In 1993, O'Dowd discovered the orphan G protein–coupled receptor (GPCR) APJ while searching for vasopressin receptor subtypes (1). APJ is encoded by a gene located on chromosome 11q12. Although APJ shares 54% homology with angiotensin II receptor type-1 (AT1R) in the hydrophobic transmembrane region, there's no binding site for angiotensin II (1). Tatemoto et al. isolated apelin, the cognate ligand for APJ receptor, from bovine stomach tissue extracts in 1998 (2). The apelin gene, which is located on chromosome Xq25-26.1, encodes the preproapelin of 77 amino acids (apelin-77). Various bioactive isoforms of apelin are derived from apelin-77, including apelin-55, apelin-36, apelin-17, apelin-13, and apelin-12 (3, 4). Recently Chng et al. discovered apela, another endogenous ligand for APJ, which is encoded by a gene located on chromosome 11 and is critical in embryonic development (5, 6). However, in humans, the apela is only expressed in pluripotent cells and kidney (7). The apelin/APJ system mainly refers to APJ and its endogenous ligand, apelin.
Stroke, which is mainly caused by cerebral vascular occlusion and cerebral blood supply disorder, is one of the leading causes of death and disability worldwide, and 87% of cases are ischemic stroke (8). The cerebral infarction area is composed of the ischemic core and penumbra; apoptosis is the main cause of neuronal damage in the penumbra region, which also provides an opportunity for the treatment of ischemic stroke and makes it possible to use drugs to alleviate neuronal injury since the apoptosis is delayed and reversible (9, 10). Neuronal apoptosis in ischemic penumbra is triggered by diffusion of toxic substances released by the dead neurons of the ischemic core in the acute stage of ischemia, while ischemia injury is aggravated after reperfusion, namely ischemia/reperfusion (I/R) injury, which contributes to the neuron apoptosis in the penumbra via numerous biological mechanisms, including excitotoxicity, oxidative and nitrative stress, inflammatory responses, endoplasmic reticulum stress (ERS), and so on (1114).

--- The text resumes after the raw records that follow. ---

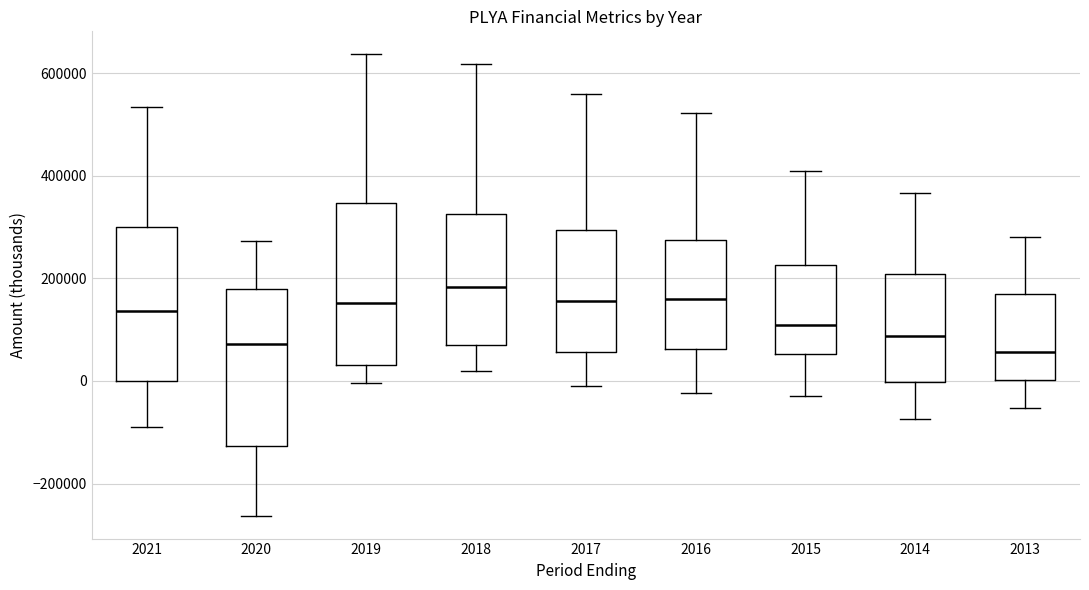

Reading left to right, read every box against the y-axis: the position of its median line, the range the box covers, and the ends of its whiskers. The values are not printed on the chart, so give them approximately, as read against the axis.

2021: median 140000, box 0 to 300000, whiskers -80000 to 540000
2020: median 80000, box -120000 to 180000, whiskers -260000 to 280000
2019: median 160000, box 40000 to 340000, whiskers 0 to 640000
2018: median 180000, box 60000 to 320000, whiskers 20000 to 620000
2017: median 160000, box 60000 to 300000, whiskers 0 to 560000
2016: median 160000, box 60000 to 280000, whiskers -20000 to 520000
2015: median 100000, box 60000 to 220000, whiskers -20000 to 400000
2014: median 80000, box 0 to 200000, whiskers -80000 to 360000
2013: median 60000, box 0 to 160000, whiskers -60000 to 280000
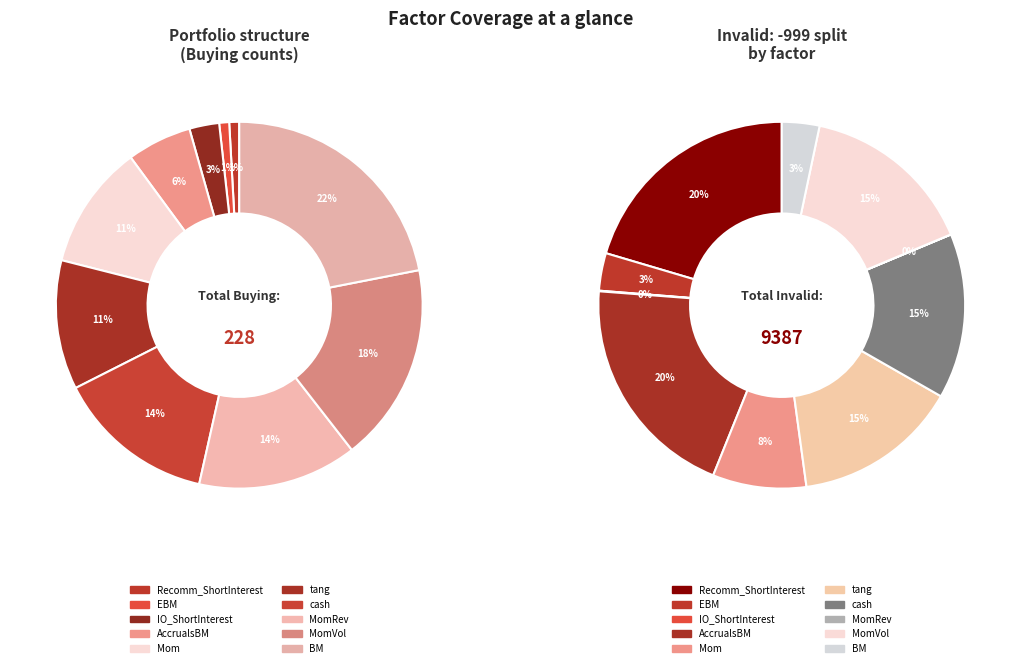

How many segments does this pie chart have?

10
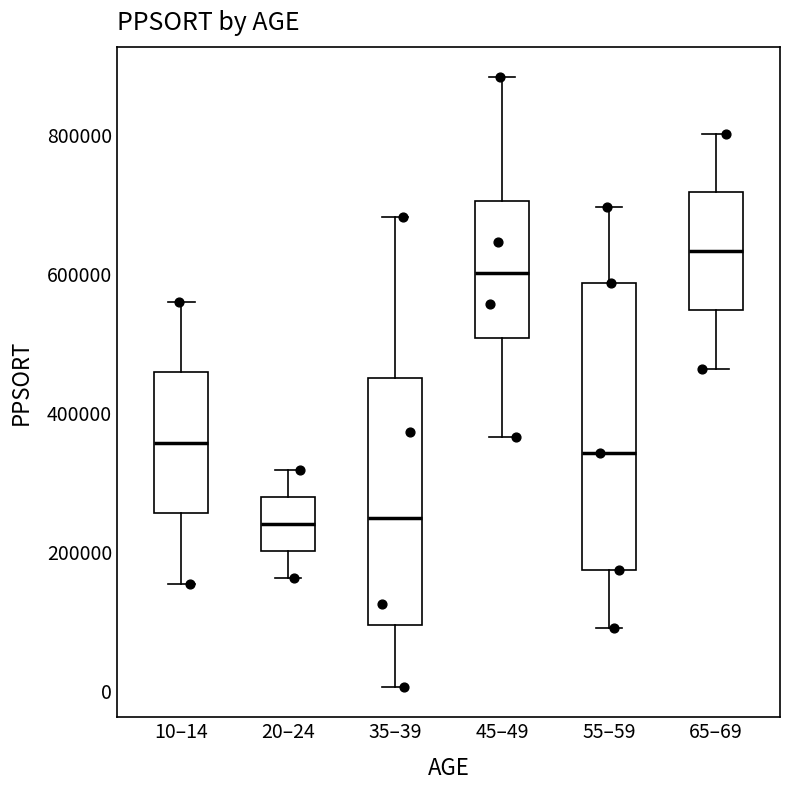

Comparing the boxes themselves (not the whiskers), which one is the tallest?

55–59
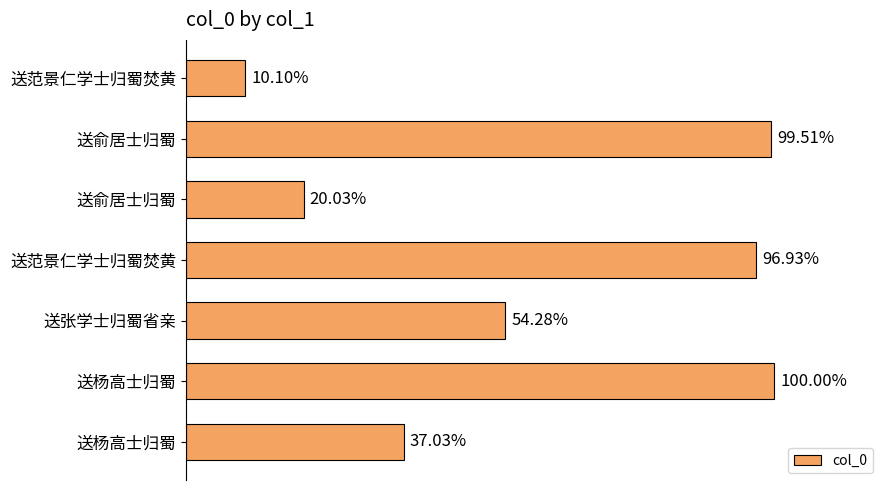

Does the chart contain any negative values?

No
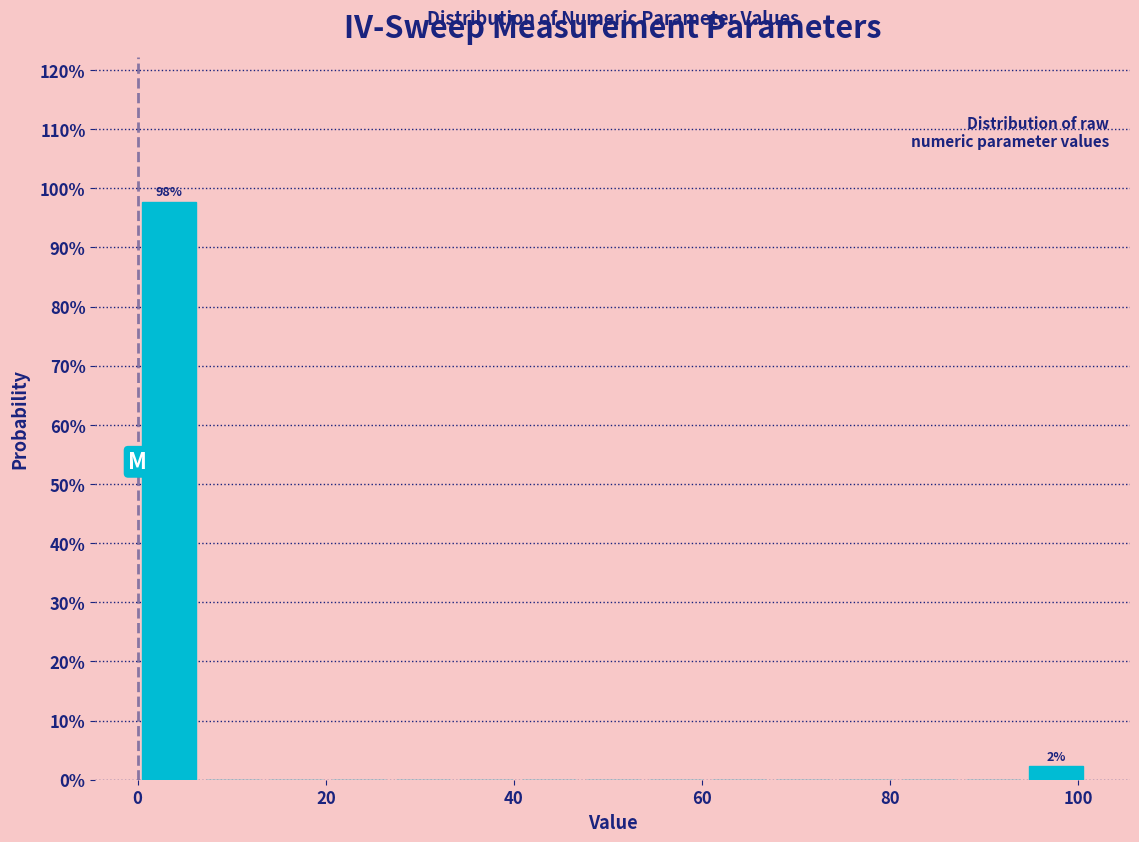

Read against the x-axis, roughly where is the centre of the tallest bar?

4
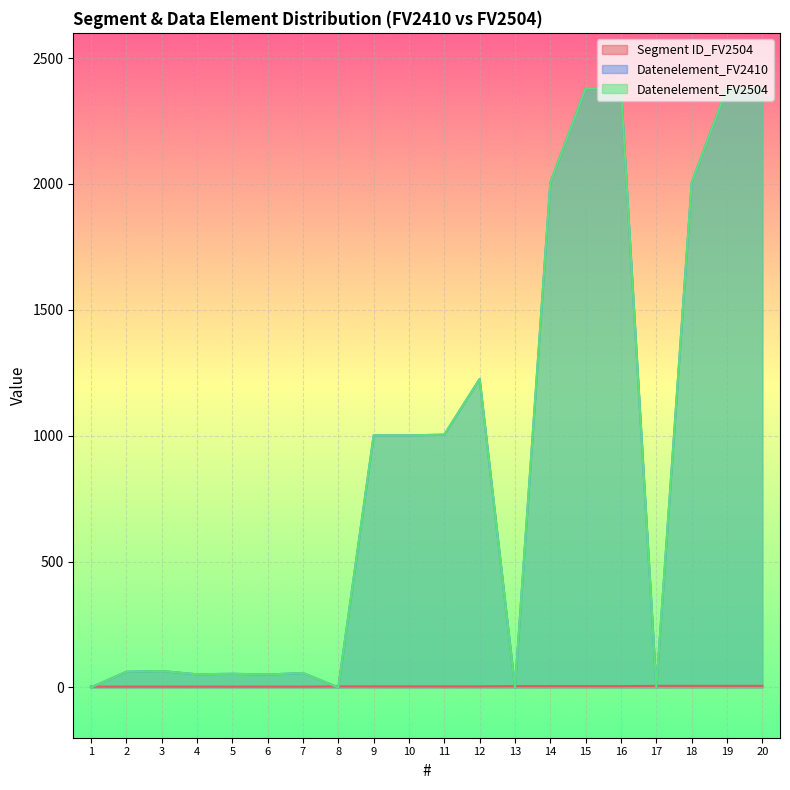

Reading left to right, what are all the values shown in this chart?

Segment ID_FV2504: 3	3	3	3	3	3	3	4	4	4	4	4	5	5	5	5	6	6	6	6
Datenelement_FV2410: 0	62	65	52	54	51	57	0	1001	1001	1004	1225	0	2005	2380	2379	0	2005	2380	2379
Datenelement_FV2504: 0	62	65	52	54	51	57	0	1001	1001	1004	1225	0	2005	2380	2379	0	2005	2380	2379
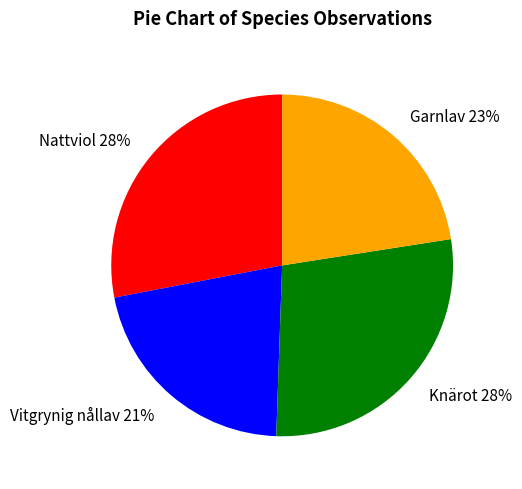

To the nearest percent, what is the average slice percentage?

25%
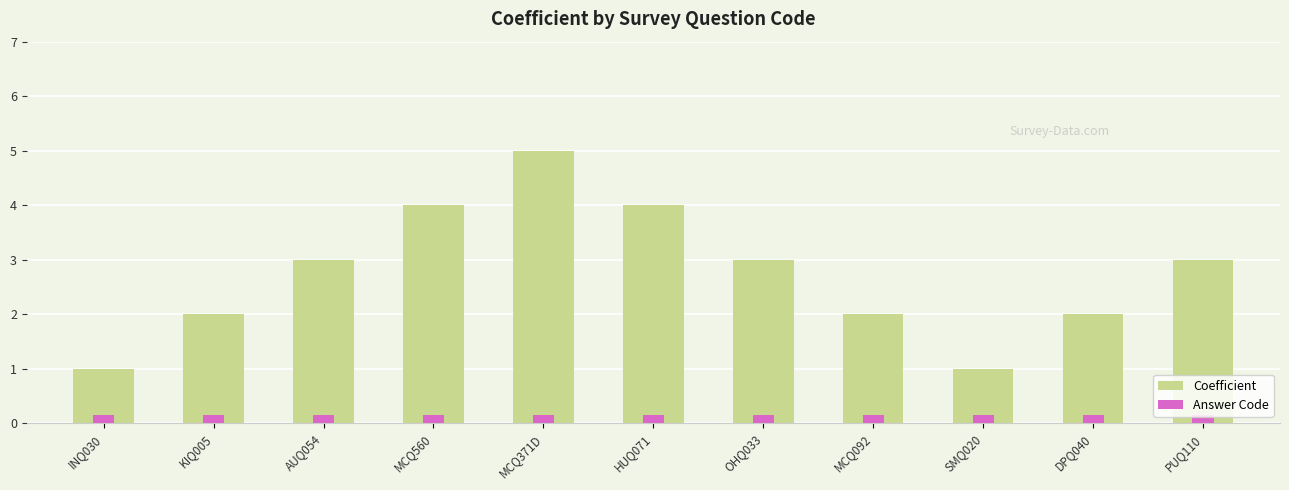

How many distinct data groups are displayed?

2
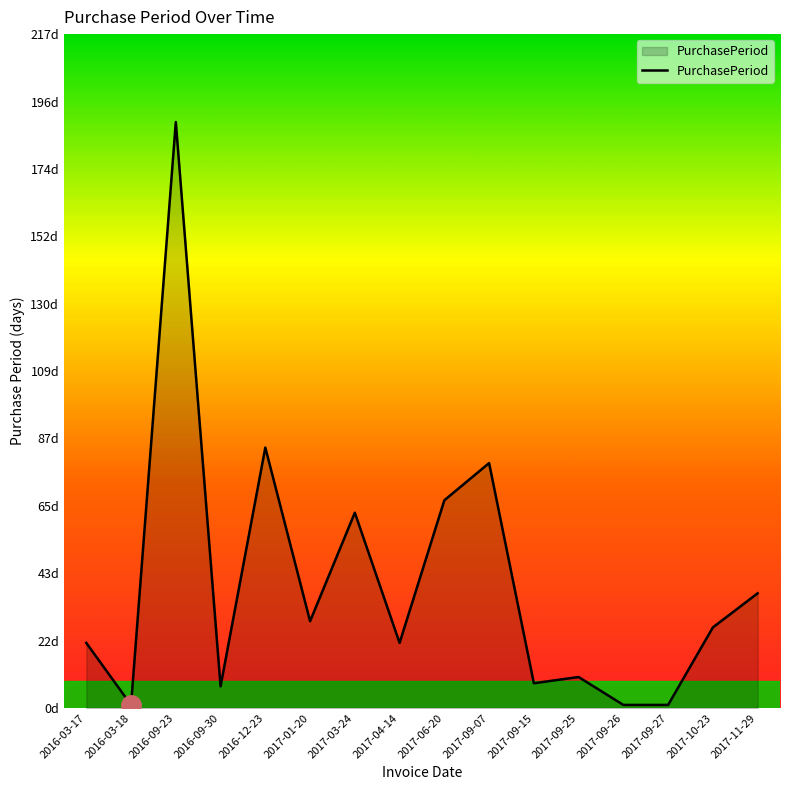

At which category does the data reach its first local peak?

2016-09-23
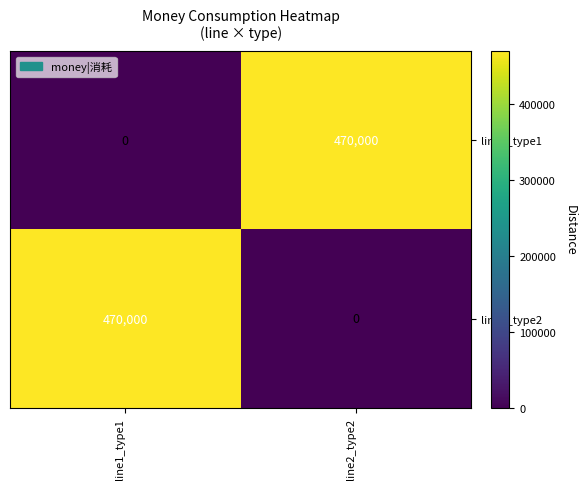

What is the total value across all series at line2_type2?

470000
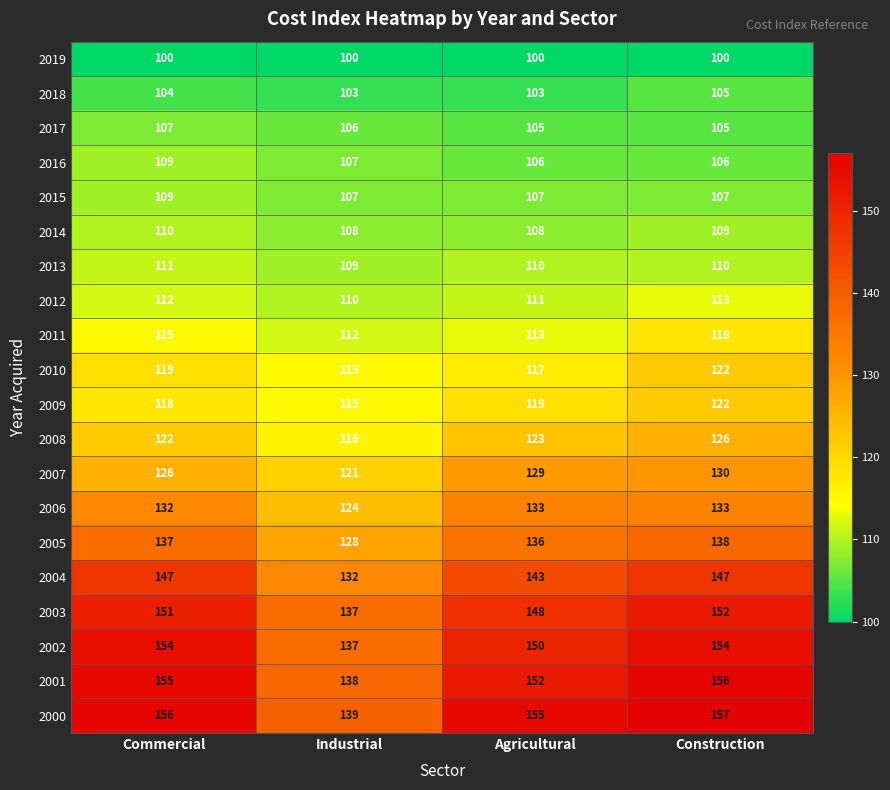

What is the smallest value displayed?

100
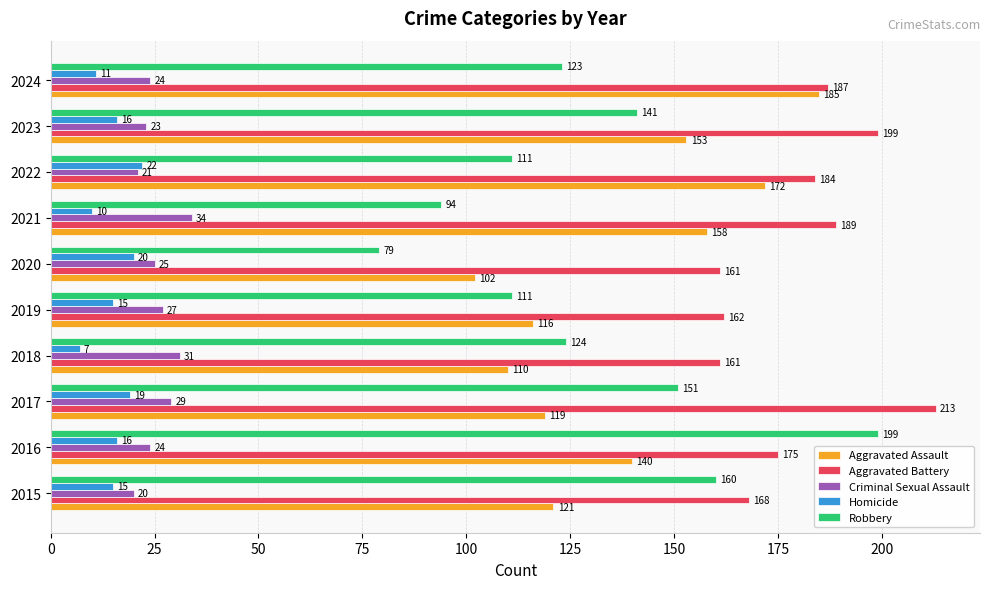

At which label is Aggravated Battery closest to 187?

2024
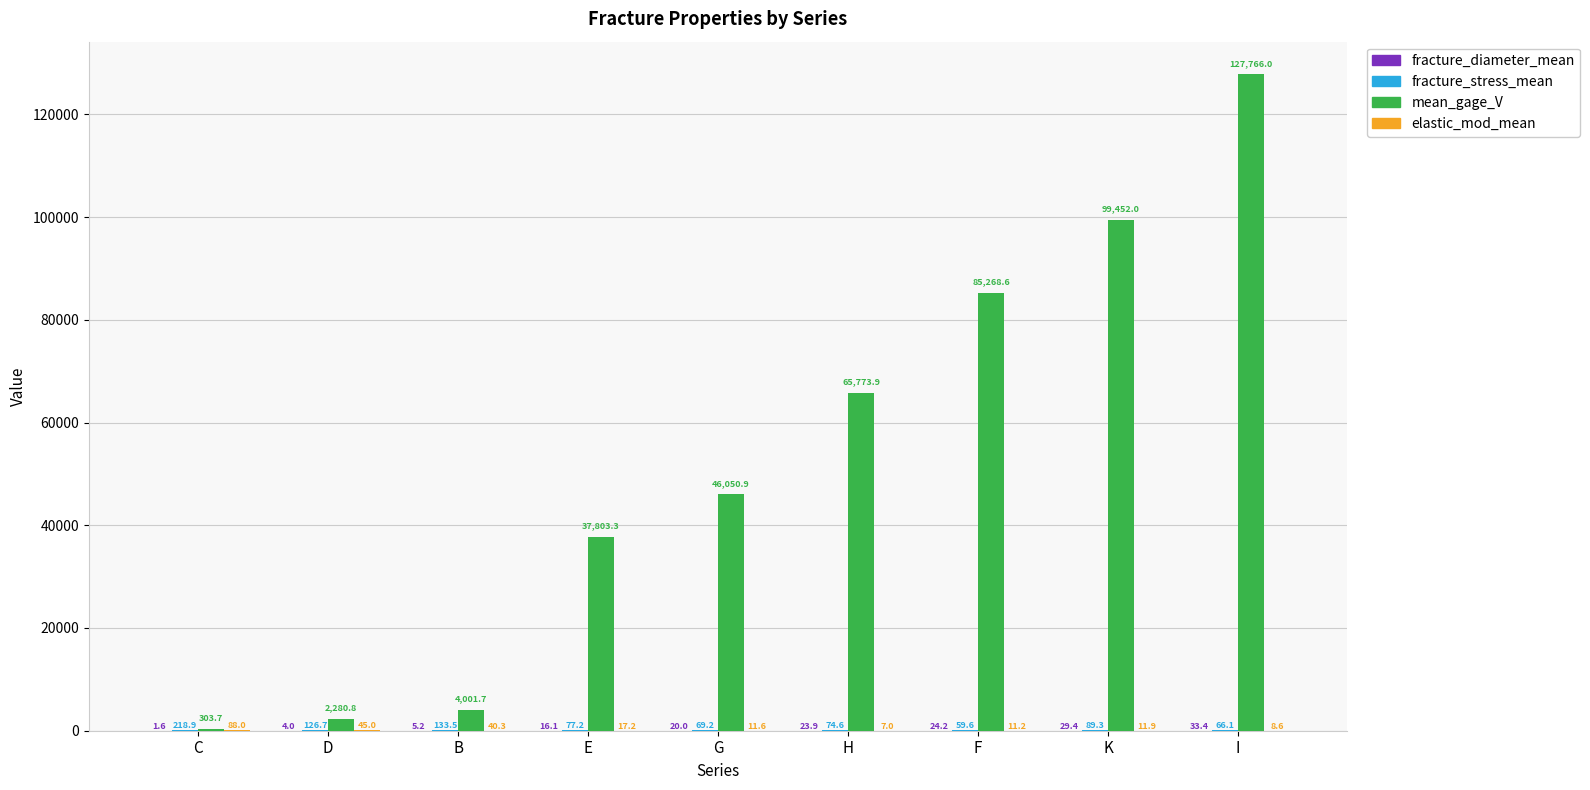

At which category does the chart reach its peak across all series?

I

The apelin/APJ system is widely expressed in the central nervous system, especially in neurons and oligodendrocytes (15, 16). Growing evidence indicates that the apelin/APJ system is involved in the pathophysiology of ischemic stroke (17, 18). Targeting the apelin/APJ system may have protective effects on cerebral ischemic injury. In this review, we mainly focus on the latest research progress related to the biological functions and therapeutic potential of the apelin/APJ system in ischemic stroke.